Dole Food Co., the giant fruit and vegetable seller based in Westlake Village, sold two major portions of its business to Japanese trading behemoth Itochu Corp. as it tries to pare down its operations.
The $1.7-billion cash deal involves Dole's worldwide packaged foods division and its Asia fresh produce segment.
Itochu will gain control of products including canned pineapple, fruit juice concentrate, bagged salads, frozen produce, fruit parfaits and more.

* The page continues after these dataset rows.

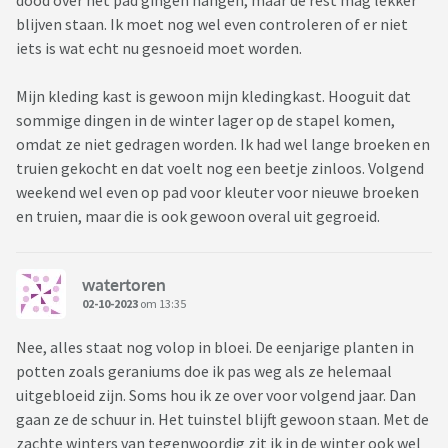
dood over het pad gingen hangen, maar de rest mag lekker
blijven staan. Ik moet nog wel even controleren of er niet
iets is wat echt nu gesnoeid moet worden.
Mijn kleding kast is gewoon mijn kledingkast. Hooguit dat
sommige dingen in de winter lager op de stapel komen,
omdat ze niet gedragen worden. Ik had wel lange broeken en
truien gekocht en dat voelt nog een beetje zinloos. Volgend
weekend wel even op pad voor kleuter voor nieuwe broeken
en truien, maar die is ook gewoon overal uit gegroeid.
watertoren
02-10-2023
om 13:35
Nee, alles staat nog volop in bloei. De eenjarige planten in
potten zoals geraniums doe ik pas weg als ze helemaal
uitgebloeid zijn. Soms hou ik ze over voor volgend jaar. Dan
gaan ze de schuur in. Het tuinstel blijft gewoon staan. Met de
zachte winters van tegenwoordig zit ik in de winter ook wel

The Asia fresh produce branch grows, ships and distributes the goods from farms, factories and more in the region.
Together, the businesses pulled in $2.5 billion in revenue in 2011. Itochu will get exclusive global rights to Dole's trademark on packaged foods.

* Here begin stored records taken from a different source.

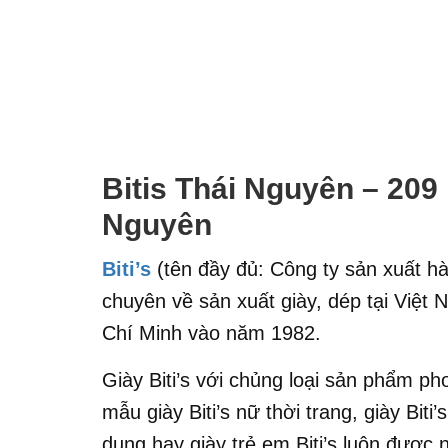
Bitis Thái Nguyên – 20
Nguyên
Biti’s
(tên đầy đủ: Công ty sản xuất hà
chuyên về sản xuất giày, dép tại Việt
Chí Minh vào năm 1982.
Giày Biti’s với chủng loại sản phẩm p
mẫu giày Biti’s nữ thời trang, giày Biti’
dụng hay giày trẻ em Biti’s luôn được n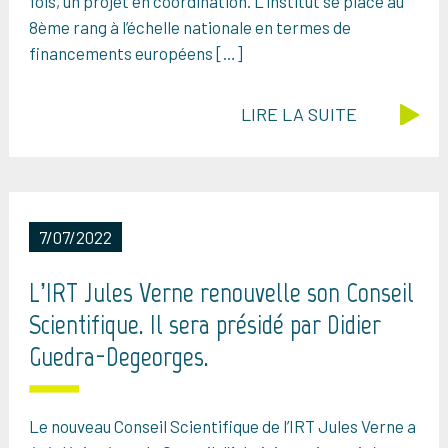
fois, un projet en coordination. L’institut se place au
8ème rang à l’échelle nationale en termes de
financements européens […]
LIRE LA SUITE
7/07/2022
L’IRT Jules Verne renouvelle son Conseil
Scientifique. Il sera présidé par Didier
Guedra-Degeorges.
Le nouveau Conseil Scientifique de l’IRT Jules Verne a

The deal must still be approved by shareholders and cleared by regulators in several countries.
Though Dole has bowed out of Asia, it will still have its North American fresh vegetables operations and its fresh fruits business in North America, Latin America, Europe and Africa. Those holdings brought in $4.2 billion in revenue last year.

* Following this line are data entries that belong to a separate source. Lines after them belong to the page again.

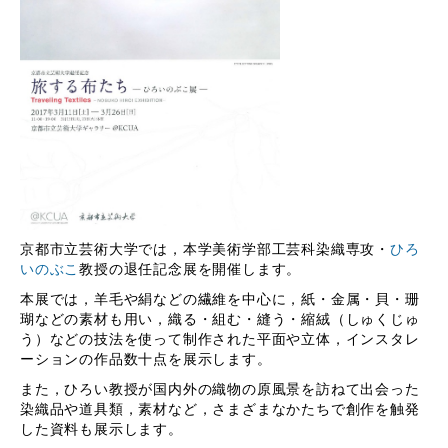
京都市立芸術大学では，本学美術学部工芸科染織専攻・
ひろ
いのぶこ
教授の退任記念展を開催します。
本展では，羊毛や絹などの繊維を中心に，紙・金属・貝・珊
瑚などの素材も用い，織る・組む・縫う・縮絨（しゅくじゅ
う）などの技法を使って制作された平面や立体，インスタレ
ーションの作品数十点を展示します。
また，ひろい教授が国内外の織物の原風景を訪ねて出会った
染織品や道具類，素材など，さまざまなかたちで創作を触発
した資料も展示します。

In a statement, Dole said it is aiming to shave $50 million in annual costs by the end of fiscal year 2013, hoping to "right-size the company" through restructuring and an effort to "realign and streamline its global personnel and corporate structure."
Dole’s shares were down 1.8%, or 25 cents, to $13.45 a share in afternoon trading in New York. Last week, when the company said it was in "advanced negotiations" with Itochu, shares soared as high as $15.19.